[TRECHO SELECIONADO]
Os recorrentes sustentam se tratarem de pessoas filiadas ao partido, mas que, por falha do sistema, ou por falha humana, não ostentam tal condição nos registros oficiais da Justiça Eleitoral no período das doações.

Sob o argumento de que a jurisprudência e a própria legislação admitem a prova da filiação partidária através de outros elementos de convicção, a agremiação acostou as fichas de filiação relativas aos doadores ALENCAR PORTES DA SILVA, ANDERSON PORTES DA SILVA, ANDRESSA ROSSETTO PANIZZI, DANIELA DE CABRERA, GRACIELA THAIS BACCIN, ODACIR ANTÔNIO BORGES, SABRINA ZAFFARI e TÂNIA MARIA CARDOSO DA SILVA, bem como capturas de tela com manifestações de apreço pelo partido postadas em rede social pelas doadoras GLAUCIA PORTES DA SILVA ZANCANARO e ROSELI FATIMA SALAMI DEBASTIANI.

Nada obstante a prova da filiação partidária possa ocorrer por outros elementos de convicção, não se admite para tanto documentos produzidos unilateralmente, destituídos de fé pública, como bem observado na sentença, in verbis:

“É válido ressaltar que, embora a súmula 20 do TSE preveja que a prova de filiação partidária daquele cujo nome não constou da lista de filiados pode ser realizada por outros elementos de convicção, o verbete, em ressalva, indica que a produção unilateral de documentos não são admitidos, visto que são destituídos de fé pública, portanto: Ficha de filiação ou prints de declarações de estima e simpatia pela agremiação, por si só, não são apropriados a confirmar a filiação na grei em epígrafe.”

Acerca da alegação do recorrente de possíveis falhas no sistema, prossegue de forma correta a decisão do Juízo a quo:

“Outrossim, alegação de problemas técnicos para a falta de registro de filiação não prospera, na medida em que o Partido Político é o administrador do sistema Filia e, revestido desta qualidade, é habilitado a consultar e, porventura, corrigir eventuais divergências de filiação no cadastro de seus filiados perante a Justiça Eleitoral.”
[/TRECHO SELECIONADO]
[MATERIAL FORNECIDO]
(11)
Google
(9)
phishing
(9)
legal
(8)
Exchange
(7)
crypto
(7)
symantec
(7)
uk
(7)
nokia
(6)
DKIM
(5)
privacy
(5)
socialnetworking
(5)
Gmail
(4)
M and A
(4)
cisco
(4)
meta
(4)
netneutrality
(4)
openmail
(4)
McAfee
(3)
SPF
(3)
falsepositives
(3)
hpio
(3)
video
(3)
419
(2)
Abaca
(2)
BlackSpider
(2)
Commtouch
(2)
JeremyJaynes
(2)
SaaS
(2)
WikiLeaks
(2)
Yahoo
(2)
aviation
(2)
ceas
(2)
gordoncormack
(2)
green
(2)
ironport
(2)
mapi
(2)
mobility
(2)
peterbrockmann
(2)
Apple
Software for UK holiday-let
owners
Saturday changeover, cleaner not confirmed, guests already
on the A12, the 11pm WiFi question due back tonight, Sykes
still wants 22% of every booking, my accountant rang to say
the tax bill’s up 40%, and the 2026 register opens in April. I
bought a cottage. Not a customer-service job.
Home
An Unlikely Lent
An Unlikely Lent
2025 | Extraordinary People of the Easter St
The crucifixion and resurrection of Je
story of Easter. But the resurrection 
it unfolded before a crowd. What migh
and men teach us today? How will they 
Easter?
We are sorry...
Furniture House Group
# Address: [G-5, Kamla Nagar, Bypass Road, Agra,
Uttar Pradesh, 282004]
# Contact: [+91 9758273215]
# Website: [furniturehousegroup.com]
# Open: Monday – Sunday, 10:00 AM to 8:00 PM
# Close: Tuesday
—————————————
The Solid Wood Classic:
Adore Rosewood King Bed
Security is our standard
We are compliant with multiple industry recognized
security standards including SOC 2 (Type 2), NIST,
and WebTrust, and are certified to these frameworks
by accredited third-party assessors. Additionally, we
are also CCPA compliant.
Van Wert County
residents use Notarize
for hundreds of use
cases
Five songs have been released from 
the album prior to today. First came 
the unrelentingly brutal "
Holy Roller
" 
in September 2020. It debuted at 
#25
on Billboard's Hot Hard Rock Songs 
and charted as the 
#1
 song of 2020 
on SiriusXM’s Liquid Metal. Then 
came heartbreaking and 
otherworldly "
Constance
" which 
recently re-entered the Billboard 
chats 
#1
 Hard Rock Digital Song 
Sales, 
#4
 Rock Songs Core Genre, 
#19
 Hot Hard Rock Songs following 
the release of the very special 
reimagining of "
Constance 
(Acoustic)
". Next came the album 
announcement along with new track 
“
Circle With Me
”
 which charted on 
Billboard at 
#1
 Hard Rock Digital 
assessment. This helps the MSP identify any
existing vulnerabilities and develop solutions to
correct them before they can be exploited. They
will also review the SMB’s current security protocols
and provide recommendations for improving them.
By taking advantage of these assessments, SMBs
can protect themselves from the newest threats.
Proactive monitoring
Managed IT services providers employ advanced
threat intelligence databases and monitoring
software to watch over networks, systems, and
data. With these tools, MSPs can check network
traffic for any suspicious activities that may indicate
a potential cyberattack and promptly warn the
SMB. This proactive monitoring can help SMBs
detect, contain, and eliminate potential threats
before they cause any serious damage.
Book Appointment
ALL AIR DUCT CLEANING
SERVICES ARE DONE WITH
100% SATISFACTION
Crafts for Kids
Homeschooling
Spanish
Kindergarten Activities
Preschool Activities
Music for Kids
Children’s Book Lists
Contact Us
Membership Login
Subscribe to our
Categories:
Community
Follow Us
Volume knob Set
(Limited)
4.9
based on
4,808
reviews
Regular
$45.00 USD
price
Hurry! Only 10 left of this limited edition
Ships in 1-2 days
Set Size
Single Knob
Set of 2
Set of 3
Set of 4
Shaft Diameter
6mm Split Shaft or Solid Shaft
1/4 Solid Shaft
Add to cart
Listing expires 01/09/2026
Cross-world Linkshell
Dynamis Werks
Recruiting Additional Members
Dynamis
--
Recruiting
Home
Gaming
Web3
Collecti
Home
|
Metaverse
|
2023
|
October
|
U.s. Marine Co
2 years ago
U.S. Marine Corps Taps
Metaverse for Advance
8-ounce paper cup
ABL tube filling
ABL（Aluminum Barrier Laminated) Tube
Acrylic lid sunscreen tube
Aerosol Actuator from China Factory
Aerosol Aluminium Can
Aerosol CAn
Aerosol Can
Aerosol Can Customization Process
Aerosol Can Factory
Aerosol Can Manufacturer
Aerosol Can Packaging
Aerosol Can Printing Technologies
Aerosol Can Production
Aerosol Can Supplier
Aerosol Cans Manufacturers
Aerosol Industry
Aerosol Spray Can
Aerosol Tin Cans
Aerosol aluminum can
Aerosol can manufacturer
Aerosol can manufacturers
[/MATERIAL FORNECIDO]
**INSTRUÇÕES DO EXERCÍCIO:**
Transcreva, sem qualquer alteração, a passagem do texto sobre a prova de filiação partidária que vai de "Sob o argumento" até "FATIMA SALAMI DEBASTIANI.".

**RESPOSTA FINAL:**
Sob o argumento de que a jurisprudência e a própria legislação admitem a prova da filiação partidária através de outros elementos de convicção, a agremiação acostou as fichas de filiação relativas aos doadores ALENCAR PORTES DA SILVA, ANDERSON PORTES DA SILVA, ANDRESSA ROSSETTO PANIZZI, DANIELA DE CABRERA, GRACIELA THAIS BACCIN, ODACIR ANTÔNIO BORGES, SABRINA ZAFFARI e TÂNIA MARIA CARDOSO DA SILVA, bem como capturas de tela com manifestações de apreço pelo partido postadas em rede social pelas doadoras GLAUCIA PORTES DA SILVA ZANCANARO e ROSELI FATIMA SALAMI DEBASTIANI.